» **Data supplied**:
----------

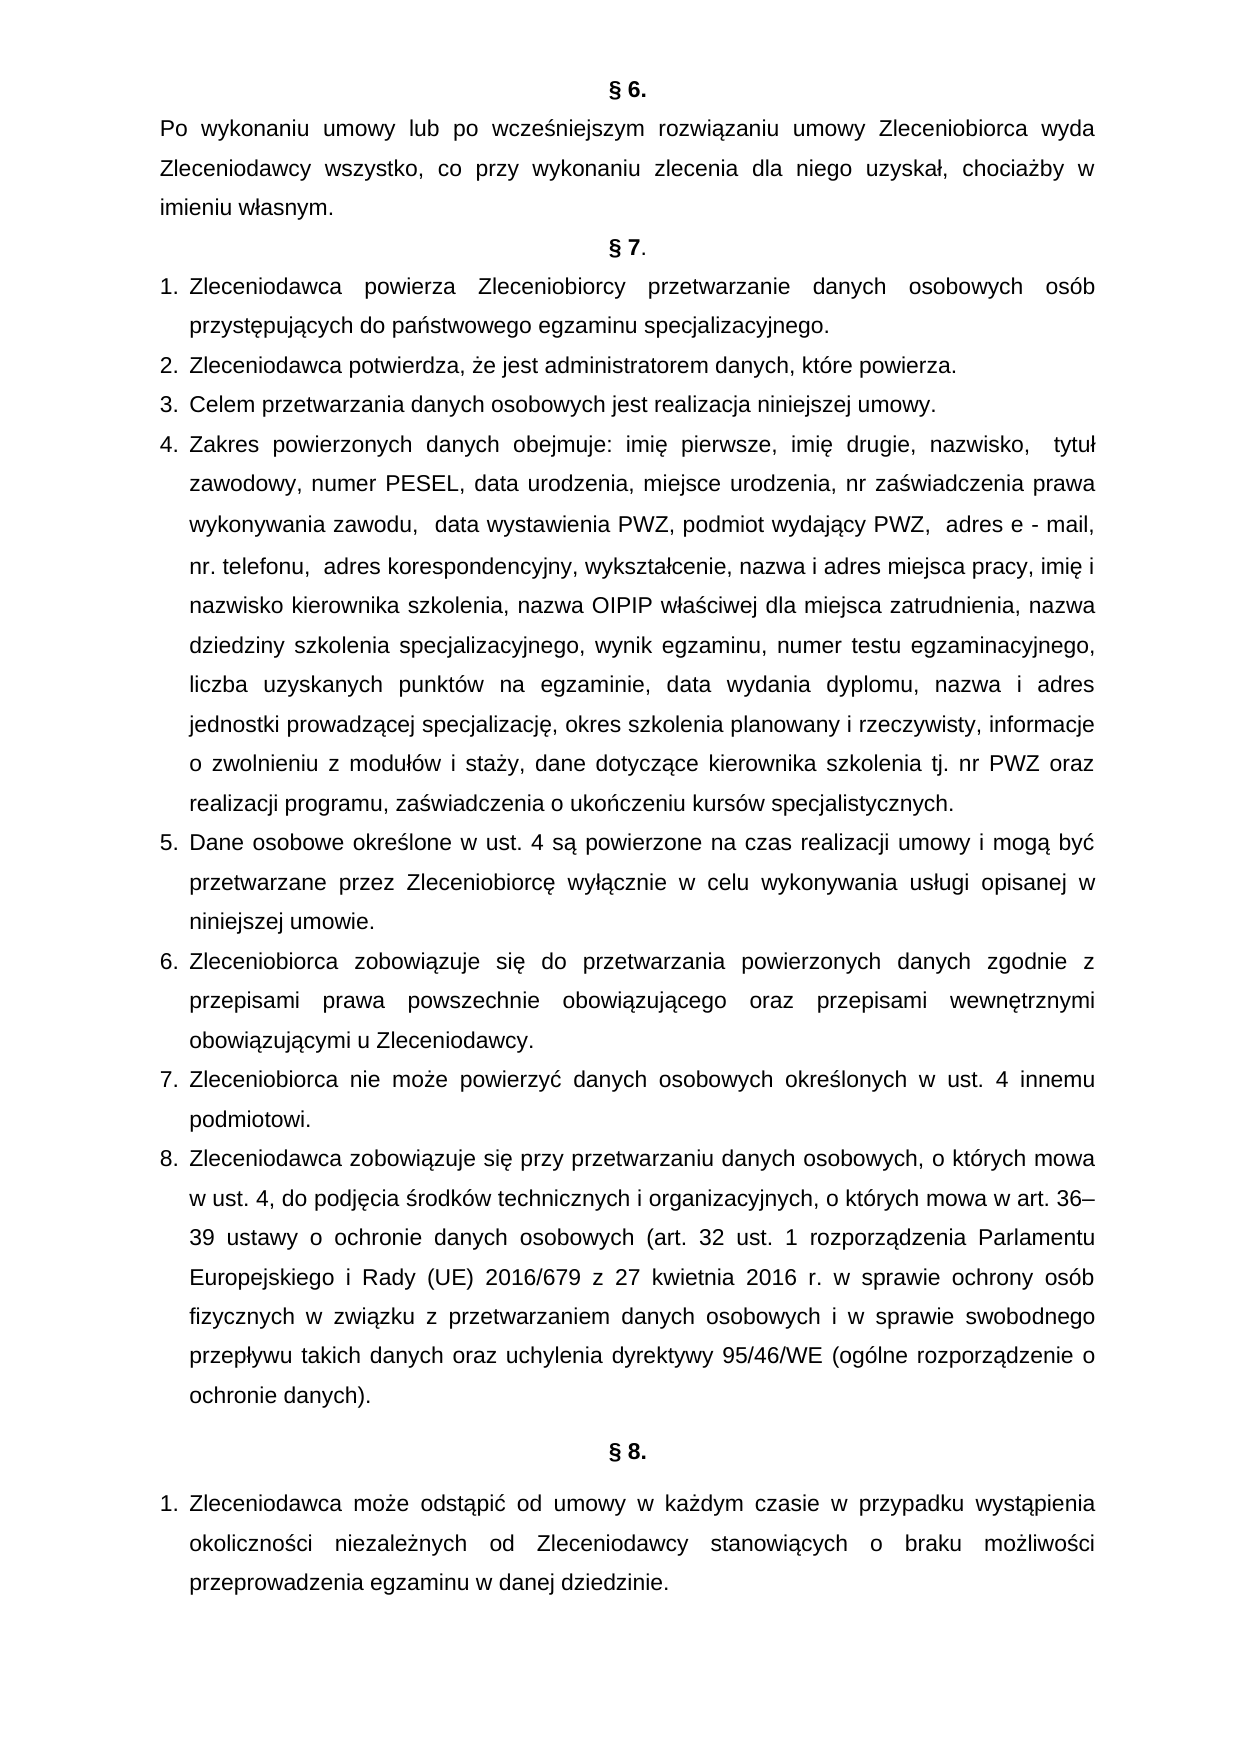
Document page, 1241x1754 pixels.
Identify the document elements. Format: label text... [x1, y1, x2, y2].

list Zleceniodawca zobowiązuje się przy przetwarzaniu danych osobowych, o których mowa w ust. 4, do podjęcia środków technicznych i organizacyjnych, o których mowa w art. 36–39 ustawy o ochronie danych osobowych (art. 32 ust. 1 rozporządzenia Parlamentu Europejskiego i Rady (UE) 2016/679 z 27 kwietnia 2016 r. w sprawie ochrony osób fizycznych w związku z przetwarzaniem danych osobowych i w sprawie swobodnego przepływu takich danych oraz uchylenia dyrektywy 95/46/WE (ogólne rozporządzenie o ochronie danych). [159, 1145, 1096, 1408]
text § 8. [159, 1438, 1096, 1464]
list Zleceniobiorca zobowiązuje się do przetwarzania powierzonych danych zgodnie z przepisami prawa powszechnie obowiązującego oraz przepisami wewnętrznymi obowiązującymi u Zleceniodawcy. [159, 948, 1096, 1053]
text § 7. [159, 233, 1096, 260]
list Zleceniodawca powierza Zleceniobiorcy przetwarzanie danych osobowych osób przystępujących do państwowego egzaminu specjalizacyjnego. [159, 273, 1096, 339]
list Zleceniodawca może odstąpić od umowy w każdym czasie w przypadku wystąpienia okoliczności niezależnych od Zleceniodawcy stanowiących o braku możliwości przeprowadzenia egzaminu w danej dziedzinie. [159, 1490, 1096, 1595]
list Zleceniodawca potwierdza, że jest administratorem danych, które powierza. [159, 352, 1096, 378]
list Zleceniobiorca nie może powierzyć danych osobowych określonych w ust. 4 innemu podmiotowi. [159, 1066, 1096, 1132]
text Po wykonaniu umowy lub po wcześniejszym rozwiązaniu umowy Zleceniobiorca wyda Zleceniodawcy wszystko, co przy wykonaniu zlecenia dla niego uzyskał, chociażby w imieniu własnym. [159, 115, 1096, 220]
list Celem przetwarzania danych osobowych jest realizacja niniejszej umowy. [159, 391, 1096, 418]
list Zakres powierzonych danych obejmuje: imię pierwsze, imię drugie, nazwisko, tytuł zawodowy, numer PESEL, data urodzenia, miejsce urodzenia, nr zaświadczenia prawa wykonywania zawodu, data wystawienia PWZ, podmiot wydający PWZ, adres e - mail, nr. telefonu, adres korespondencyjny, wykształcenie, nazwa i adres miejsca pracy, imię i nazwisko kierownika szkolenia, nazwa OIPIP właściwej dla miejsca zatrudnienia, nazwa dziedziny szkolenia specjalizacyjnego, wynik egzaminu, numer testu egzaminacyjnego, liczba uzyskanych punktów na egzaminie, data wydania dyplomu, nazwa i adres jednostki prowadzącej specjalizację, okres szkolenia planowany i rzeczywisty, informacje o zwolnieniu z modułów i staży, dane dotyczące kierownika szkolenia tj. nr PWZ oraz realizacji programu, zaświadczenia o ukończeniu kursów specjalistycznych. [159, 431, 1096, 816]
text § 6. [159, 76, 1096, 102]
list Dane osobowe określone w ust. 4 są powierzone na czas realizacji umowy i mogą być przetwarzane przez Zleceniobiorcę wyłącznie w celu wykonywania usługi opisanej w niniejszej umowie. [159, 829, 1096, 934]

----------

» **Exercise brief**:
Write all the lines above out again exactly, minus the images.

» **Answer area**:
Document page, 1241x1754 pixels.
Identify the document elements. Format: label text... [x1, y1, x2, y2].

list Zleceniodawca zobowiązuje się przy przetwarzaniu danych osobowych, o których mowa w ust. 4, do podjęcia środków technicznych i organizacyjnych, o których mowa w art. 36–39 ustawy o ochronie danych osobowych (art. 32 ust. 1 rozporządzenia Parlamentu Europejskiego i Rady (UE) 2016/679 z 27 kwietnia 2016 r. w sprawie ochrony osób fizycznych w związku z przetwarzaniem danych osobowych i w sprawie swobodnego przepływu takich danych oraz uchylenia dyrektywy 95/46/WE (ogólne rozporządzenie o ochronie danych). [159, 1145, 1096, 1408]
text § 8. [159, 1438, 1096, 1464]
list Zleceniobiorca zobowiązuje się do przetwarzania powierzonych danych zgodnie z przepisami prawa powszechnie obowiązującego oraz przepisami wewnętrznymi obowiązującymi u Zleceniodawcy. [159, 948, 1096, 1053]
text § 7. [159, 233, 1096, 260]
list Zleceniodawca powierza Zleceniobiorcy przetwarzanie danych osobowych osób przystępujących do państwowego egzaminu specjalizacyjnego. [159, 273, 1096, 339]
list Zleceniodawca może odstąpić od umowy w każdym czasie w przypadku wystąpienia okoliczności niezależnych od Zleceniodawcy stanowiących o braku możliwości przeprowadzenia egzaminu w danej dziedzinie. [159, 1490, 1096, 1595]
list Zleceniodawca potwierdza, że jest administratorem danych, które powierza. [159, 352, 1096, 378]
list Zleceniobiorca nie może powierzyć danych osobowych określonych w ust. 4 innemu podmiotowi. [159, 1066, 1096, 1132]
text Po wykonaniu umowy lub po wcześniejszym rozwiązaniu umowy Zleceniobiorca wyda Zleceniodawcy wszystko, co przy wykonaniu zlecenia dla niego uzyskał, chociażby w imieniu własnym. [159, 115, 1096, 220]
list Celem przetwarzania danych osobowych jest realizacja niniejszej umowy. [159, 391, 1096, 418]
list Zakres powierzonych danych obejmuje: imię pierwsze, imię drugie, nazwisko, tytuł zawodowy, numer PESEL, data urodzenia, miejsce urodzenia, nr zaświadczenia prawa wykonywania zawodu, data wystawienia PWZ, podmiot wydający PWZ, adres e - mail, nr. telefonu, adres korespondencyjny, wykształcenie, nazwa i adres miejsca pracy, imię i nazwisko kierownika szkolenia, nazwa OIPIP właściwej dla miejsca zatrudnienia, nazwa dziedziny szkolenia specjalizacyjnego, wynik egzaminu, numer testu egzaminacyjnego, liczba uzyskanych punktów na egzaminie, data wydania dyplomu, nazwa i adres jednostki prowadzącej specjalizację, okres szkolenia planowany i rzeczywisty, informacje o zwolnieniu z modułów i staży, dane dotyczące kierownika szkolenia tj. nr PWZ oraz realizacji programu, zaświadczenia o ukończeniu kursów specjalistycznych. [159, 431, 1096, 816]
text § 6. [159, 76, 1096, 102]
list Dane osobowe określone w ust. 4 są powierzone na czas realizacji umowy i mogą być przetwarzane przez Zleceniobiorcę wyłącznie w celu wykonywania usługi opisanej w niniejszej umowie. [159, 829, 1096, 934]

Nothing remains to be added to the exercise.